Oyunculuğun en çekilir yanı, insanlara kendi bildiğin bir metotla bir şey anlatıyor olmak. Birilerine bir şey anlatıyorsun ama aynı zamanda da kendini oynayarak anlatıyorsun. Bu güzel bir duygu. Mesleğimi seviyorum, çok eğleniyorum yaparken. Tabii ki beğenilmek, takdir görmek de apayrı bir duygu. Tiyatro da çok başka bir heyecan. Oyunu oynadıktan sonra alkış aldığımız an işimizi iyi mi yoksa kötü mü yaptığımızı seyircinin gözünden okumak paha biçilemez. O güzel an benim için oyunculuğu en çekilir hale getiren, en mutlu eden an.

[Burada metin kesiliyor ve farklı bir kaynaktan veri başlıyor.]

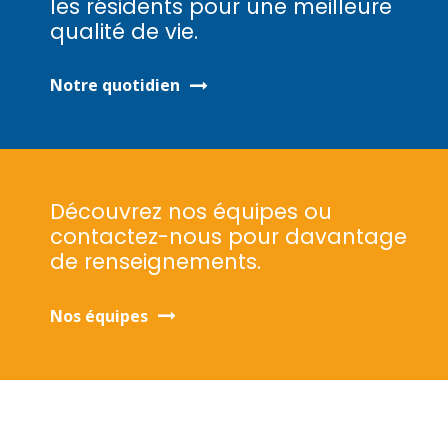
les résidents pour une meilleure
qualité de vie.
Notre quotidien
Découvrez nos équipes ou
contactez-nous pour davantage
de renseignements.
Nos équipes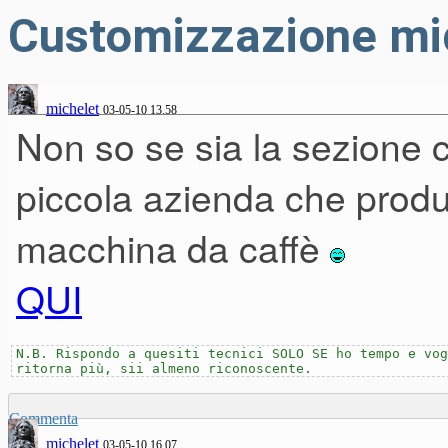
Customizzazione mi
michelet
03-05-10 13.58
Non so se sia la sezione 
piccola azienda che produ
macchina da caffè
QUI
N.B. Rispondo a quesiti tecnici SOLO SE ho tempo e vog
ritorna più, sii almeno riconoscente.
Commenta
michelet
03-05-10 16.07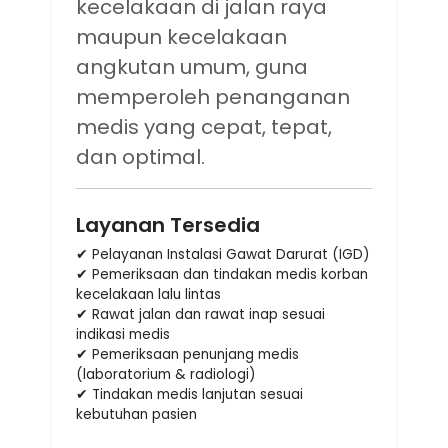
kecelakaan di jalan raya
maupun kecelakaan
angkutan umum, guna
memperoleh penanganan
medis yang cepat, tepat,
dan optimal.
Layanan Tersedia
✔ Pelayanan Instalasi Gawat Darurat (IGD)
✔ Pemeriksaan dan tindakan medis korban
kecelakaan lalu lintas
✔ Rawat jalan dan rawat inap sesuai
indikasi medis
✔ Pemeriksaan penunjang medis
(laboratorium & radiologi)
✔ Tindakan medis lanjutan sesuai
kebutuhan pasien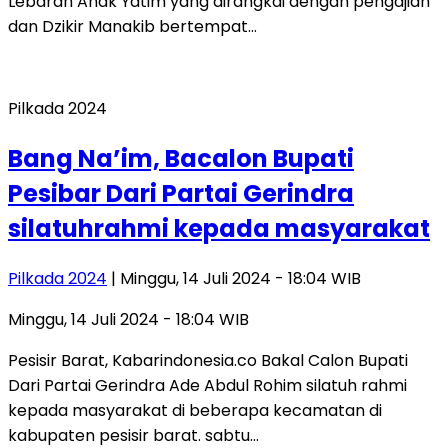
Lebaran Anak Yatim yang dirangkai dengan pengajian
dan Dzikir Manakib bertempat…
Pilkada 2024
Bang Na’im, Bacalon Bupati
Pesibar Dari Partai Gerindra
silatuhrahmi kepada masyarakat
Pilkada 2024
| Minggu, 14 Juli 2024 - 18:04 WIB
Minggu, 14 Juli 2024 - 18:04 WIB
Pesisir Barat, Kabarindonesia.co Bakal Calon Bupati
Dari Partai Gerindra Ade Abdul Rohim silatuh rahmi
kepada masyarakat di beberapa kecamatan di
kabupaten pesisir barat. sabtu…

Oyunculuğun çekilmez yanı demeyeyim de onu zor kılan kısmı, insanla iş yapıyor olmak. Onun dışında mesleki olarak beklemek, işin uzunluğu, çalışma saatlerinin zorluğu gibi şeyleri de söyleyebilirim ama asıl olarak insanlarla beraber çalışmak zor. Oyunculuk için her zaman motivasyonunuzu yüksek tutmak, kibarlığınızı korumak, kimi zaman da kendinizden bir şeyler vermek de gerekiyor. Bu profesyonelliği oturtana kadar meslek sahibi olduğumu hissetmemiştim. Profesyonelliği oturtmak zor; bazen kırılıyorsunuz, bazen üzülüyorsunuz, bazen heyecanınızı yitirdiğiniz anlar oluyor. Oyunculuğun hüner kısmı bir yana ama işin çok büyük bir kısmının, belki yüzde 40’lık bölümünün bu organizasyonu yönetmek olduğunu düşünüyorum. Zaten bu organizasyonu yönetemeyip sadece hüner olarak bu işi yapıyorsa bir insan, o zaman o meslek olmuyor. Meslek olması için o yüzde 40’lık kısmı da başarmak icap ediyor. Bizim meslekte başkalarının fikirlerini dinlemek, beraber çalışmayı bilmek de önemli. Bir sahnede sadece kendi yapacağı işi okuyup ona göre, “Tamam ben şimdi böyle oynayacağım” diyerek gelen oyuncunun her zaman yanıldığını görüyorum. Çünkü öyle bir şey değil o, ortada bir metin var. O metni genel çizgisiyle, ne söylediğini keşfetmeden kendini nereye koyacağını bulamazsın. O yüzden ilk önce coğrafyasını bulup orada nasıl bir konumda olduğunu bulursa oyuncu, partneriyle de oynayabilir. Partnerinin görüşlerine de açık olabilmek şart, yoksa sadece kendi bölümümü okurum, sahnemi çekip giderimle olmuyor o işler.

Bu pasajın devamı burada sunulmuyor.